Unfortunately, the way it would work out is that I never bought the record when I was released. I thought about it but then I thought how it would remind me of being in that terrible place again and who would want to remember that?

I no longer feel that way and even if it did remind me-those couple years I did were a part of my life and because of it I learned a lot. I didn't say I learned my lesson I'm sorry to say because Im a rebellious son of a bitch and its taken a lot of years to slow me down.

Well, needless to say, twenty years later I'v slowed down a bit. Its funny though, Im one of those guys who's still the same and even looks the same as he did..guess I'll never grow up and Im kind of glad Im this way. Im still learning though.

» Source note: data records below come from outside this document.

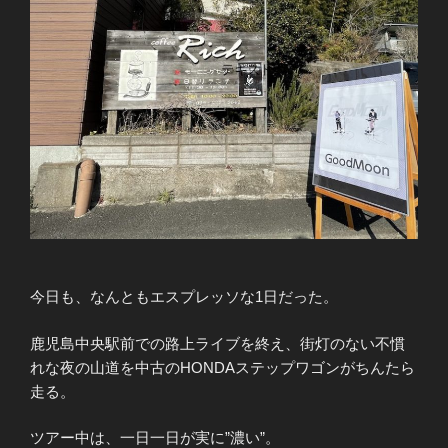
今日も、なんともエスプレッソな1日だった。
鹿児島中央駅前での路上ライブを終え、街灯のない不慣
れな夜の山道を中古のHONDAステップワゴンがちんたら
走る。
ツアー中は、一日一日が実に”濃い”。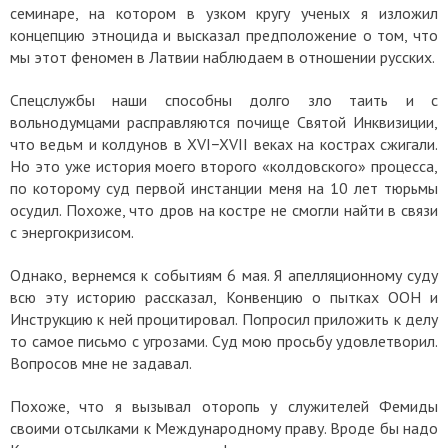
семинаре, на котором в узком кругу ученых я изложил
концепцию этноцида и высказал предположение о том, что
мы этот феномен в Латвии наблюдаем в отношении русских.
Спецслужбы наши способны долго зло таить и с
вольнодумцами расправляются почище Святой Инквизиции,
что ведьм и колдунов в XVI−XVII веках на кострах сжигали.
Но это уже история моего второго «колдовского» процесса,
по которому суд первой инстанции меня на 10 лет тюрьмы
осудил. Похоже, что дров на костре не смогли найти в связи
с энергокризисом.
Однако, вернемся к событиям 6 мая. Я апелляционному суду
всю эту историю рассказал, Конвенцию о пытках ООН и
Инструкцию к ней процитировал. Попросил приложить к делу
то самое письмо с угрозами. Суд мою просьбу удовлетворил.
Вопросов мне не задавал.
Похоже, что я вызывал оторопь у служителей Фемиды
своими отсылками к Международному праву. Вроде бы надо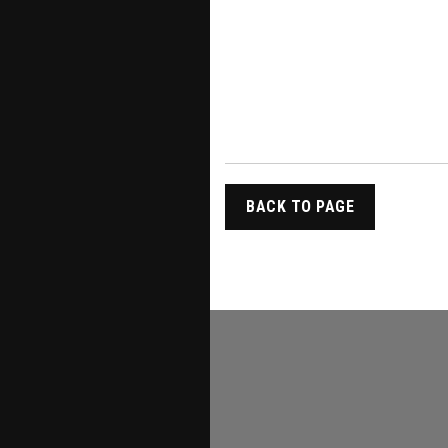
BACK TO PAGE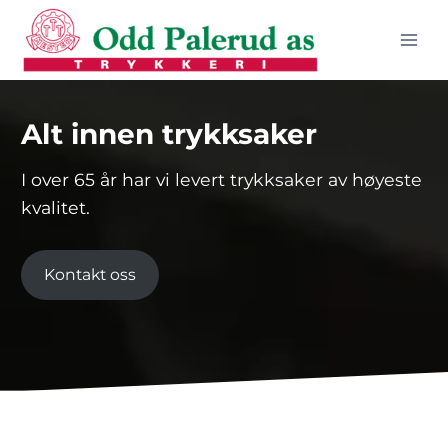
Skip
to
content
Alt innen trykksaker
I over 65 år har vi levert trykksaker av høyeste
kvalitet.
Kontakt oss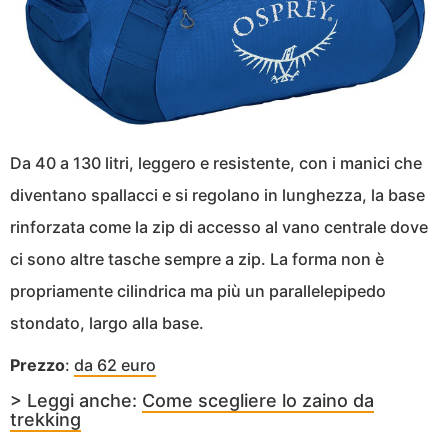
Da 40 a 130 litri, leggero e resistente, con i manici che
diventano spallacci e si regolano in lunghezza, la base
rinforzata come la zip di accesso al vano centrale dove
ci sono altre tasche sempre a zip. La forma non è
propriamente cilindrica ma più un parallelepipedo
stondato, largo alla base.
Prezzo
:
da 62 euro
> Leggi anche:
Come scegliere lo zaino da
trekking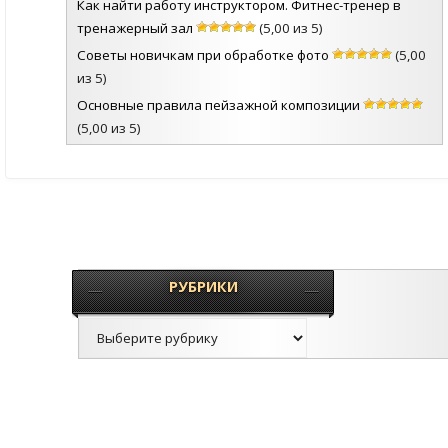
Как найти работу инструктором. Фитнес-тренер в
тренажерный зал
(5,00 из 5)
Советы новичкам при обработке фото
(5,00
из 5)
Основные правила пейзажной композиции
(5,00 из 5)
РУБРИКИ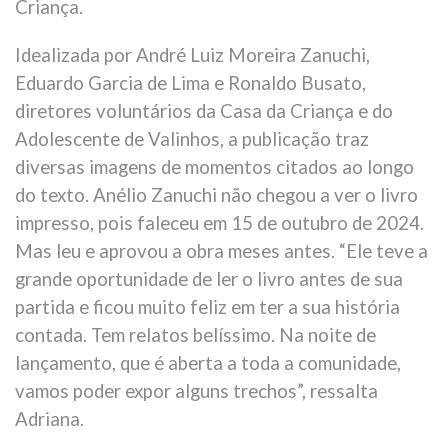
Criança.
Idealizada por André Luiz Moreira Zanuchi,
Eduardo Garcia de Lima e Ronaldo Busato,
diretores voluntários da Casa da Criança e do
Adolescente de Valinhos, a publicação traz
diversas imagens de momentos citados ao longo
do texto. Anélio Zanuchi não chegou a ver o livro
impresso, pois faleceu em 15 de outubro de 2024.
Mas leu e aprovou a obra meses antes. “Ele teve a
grande oportunidade de ler o livro antes de sua
partida e ficou muito feliz em ter a sua história
contada. Tem relatos belíssimo. Na noite de
lançamento, que é aberta a toda a comunidade,
vamos poder expor alguns trechos”, ressalta
Adriana.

My life has been very extreme and difficult. I face many of the same challenges an 18 year old faces-I don't know what I want to do with my life!! Maybe I'll stop thinking that IM too old to make it in the music business and start putting some songs together,,,but I tell you this, I never judged a rock n roll band by their looks again. I guess I was just hating on Dave Pilner cause perhaps in a non-gay way I found him attractive-God, Iv never said that before..

I'd be happy to go see Soul Asylum if they ever make it to upstate NY and this weekend Im going to go out and by the Grave Dancers Union Cd. Not iTunes or Google Play,,the whole fucking CD and Im going to listen to the whole record and think about what Im going to do the rest of my life and stop thinking about the fucking 'future murdering past!'

PS....Listen, if anyone reads a similar story of some guy who first heard of Soul Asylum in a prison in NY and admits he found the tape in a phone booth, you make sure to let me know. I won't be mad..it'll be funny to read his version.